Every record below must be written out exactly. Leave out the pictures.

(Keypoint coordinate data)
◆ ◆ ◆ ◆

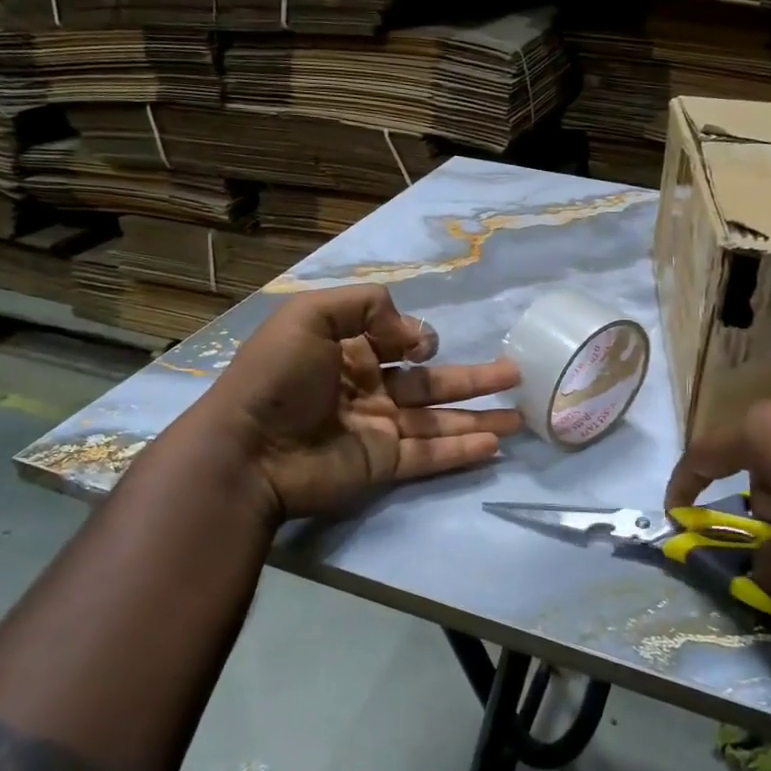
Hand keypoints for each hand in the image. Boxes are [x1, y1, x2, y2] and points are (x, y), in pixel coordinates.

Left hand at [182, 285, 520, 522]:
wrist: (247, 450)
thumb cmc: (277, 377)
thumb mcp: (309, 315)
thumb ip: (365, 306)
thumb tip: (413, 335)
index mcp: (349, 353)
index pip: (399, 344)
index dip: (420, 339)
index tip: (425, 344)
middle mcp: (369, 390)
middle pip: (432, 383)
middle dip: (474, 378)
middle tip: (516, 374)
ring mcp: (379, 430)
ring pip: (440, 420)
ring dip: (480, 416)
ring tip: (522, 415)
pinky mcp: (384, 465)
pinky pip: (431, 454)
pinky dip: (463, 450)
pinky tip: (495, 443)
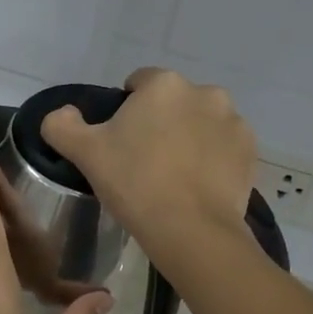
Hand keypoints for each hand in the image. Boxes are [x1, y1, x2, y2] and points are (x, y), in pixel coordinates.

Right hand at [39, 68, 255, 268]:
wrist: (191, 230)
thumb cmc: (134, 183)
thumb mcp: (84, 153)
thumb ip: (62, 124)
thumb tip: (62, 114)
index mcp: (164, 85)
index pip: (138, 83)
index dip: (125, 110)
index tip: (120, 142)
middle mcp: (205, 93)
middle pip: (173, 103)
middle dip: (161, 122)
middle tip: (144, 161)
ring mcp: (233, 122)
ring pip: (201, 123)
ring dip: (189, 138)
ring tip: (174, 177)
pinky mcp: (250, 152)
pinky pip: (224, 148)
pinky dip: (213, 159)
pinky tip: (197, 186)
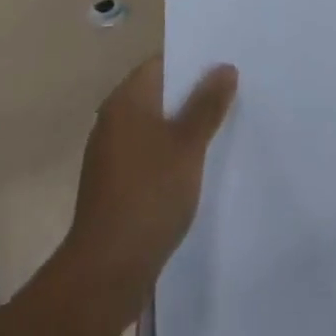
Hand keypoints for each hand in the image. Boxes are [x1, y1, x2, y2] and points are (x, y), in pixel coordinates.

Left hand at [62, 55, 238, 312]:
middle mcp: (113, 118)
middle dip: (192, 96)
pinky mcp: (113, 186)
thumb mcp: (188, 145)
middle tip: (231, 96)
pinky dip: (169, 156)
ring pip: (155, 127)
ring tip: (219, 132)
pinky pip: (147, 155)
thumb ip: (207, 104)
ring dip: (182, 128)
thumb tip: (225, 67)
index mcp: (127, 98)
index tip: (225, 66)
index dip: (194, 62)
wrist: (105, 273)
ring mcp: (110, 154)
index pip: (163, 63)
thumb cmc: (148, 195)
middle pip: (159, 94)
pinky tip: (193, 170)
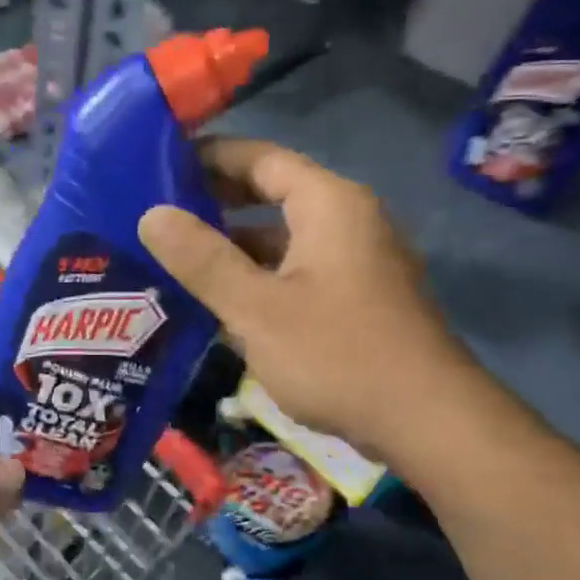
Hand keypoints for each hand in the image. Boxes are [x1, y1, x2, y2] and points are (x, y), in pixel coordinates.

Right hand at [138, 137, 468, 457]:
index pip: (261, 158)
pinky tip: (219, 302)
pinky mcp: (356, 300)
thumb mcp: (257, 308)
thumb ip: (203, 260)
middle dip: (216, 202)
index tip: (159, 162)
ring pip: (282, 239)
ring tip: (175, 258)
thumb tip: (152, 214)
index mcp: (329, 204)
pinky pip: (296, 272)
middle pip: (272, 194)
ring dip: (234, 246)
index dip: (210, 156)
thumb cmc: (338, 355)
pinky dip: (258, 277)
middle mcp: (348, 221)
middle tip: (158, 212)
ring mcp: (356, 262)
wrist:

◆ ◆ ◆ ◆

▸ **RESPONSE AREA**:
Hand keypoints for each hand in the image. Boxes are [x1, y1, x2, y2] and points are (x, y), in pixel coordinates.

Left hand at [182, 285, 520, 522]:
wrist: (247, 450)
thumb cmc: (277, 377)
thumb mcp: (309, 315)
thumb ip: (365, 306)
thumb tip: (413, 335)
index mcp: (349, 353)
index pip: (399, 344)
index dip: (420, 339)
index tip: (425, 344)
middle mcp: (369, 390)
middle pip: (432, 383)
middle dip: (474, 378)
middle tip: (516, 374)
ring mcp: (379, 430)
ring pip: (440, 420)
ring dip: (480, 416)
ring tip: (522, 415)
pinky mcp: (384, 465)
pinky pip: (431, 454)
pinky dip: (463, 450)
pinky tip: (495, 443)
Hand keypoints for each hand in the image. Boxes are [x1, y1, x2, y2] and points are (x, y), in pixel coordinates.

Right hand at [39, 68, 255, 268]:
wrist: (191, 230)
thumb cmc: (134, 183)
thumb mcp: (84, 153)
thumb ip: (62, 124)
thumb tip: (62, 114)
index mcp: (164, 85)
index pip: (138, 83)
index dip: (125, 110)
index tip: (120, 142)
middle mcp: (205, 93)
middle pip: (173, 103)
middle dip: (161, 122)
middle tip: (144, 161)
ring mcp: (233, 122)
ring pip: (201, 123)
ring dip: (189, 138)
ring tip: (174, 177)
pinky mcp: (250, 152)
pinky pip: (224, 148)
pinky dip: (213, 159)
pinky tip: (197, 186)
Hand keypoints for each hand in the image. Boxes are [x1, y1, x2, y2] and points are (x, y), in pixel coordinates.

Left hand at [62, 55, 238, 312]:
middle mcp: (113, 118)
middle dip: (192, 96)
pinky mcp: (113, 186)
thumb mcp: (188, 145)
middle tip: (231, 96)
pinky dip: (169, 156)
ring pip: (155, 127)
ring tip: (219, 132)
pinky pip: (147, 155)
thumb ip: (207, 104)
ring dip: (182, 128)
thumb tip: (225, 67)
index mcp: (127, 98)
index tip: (225, 66)
index dip: (194, 62)
wrist: (105, 273)
ring mcp: (110, 154)
index pip: (163, 63)
thumb cmc: (148, 195)
middle pip: (159, 94)
pinky tip: (193, 170)
Hand keypoints for each hand in the image. Boxes are [x1, y1, x2, y2] and points are (x, y), in pixel coordinates.

Right hand at [138, 137, 468, 457]:
index pip: (261, 158)
pinky tip: (219, 302)
pinky mcp: (356, 300)
thumb mcp: (257, 308)
thumb ip: (203, 260)
middle dip: (216, 202)
index tip: (159, 162)
ring pip: (282, 239)
ring tip: (175, 258)
thumb tip: (152, 214)
index mcp: (329, 204)
pinky pip: (296, 272)
middle pip: (272, 194)
ring dip: (234, 246)
index dip: (210, 156)
thumb cmc: (338, 355)
pinky dip: (258, 277)
middle mcp: (348, 221)
middle tip: (158, 212)
ring mcp: (356, 262)
wrist:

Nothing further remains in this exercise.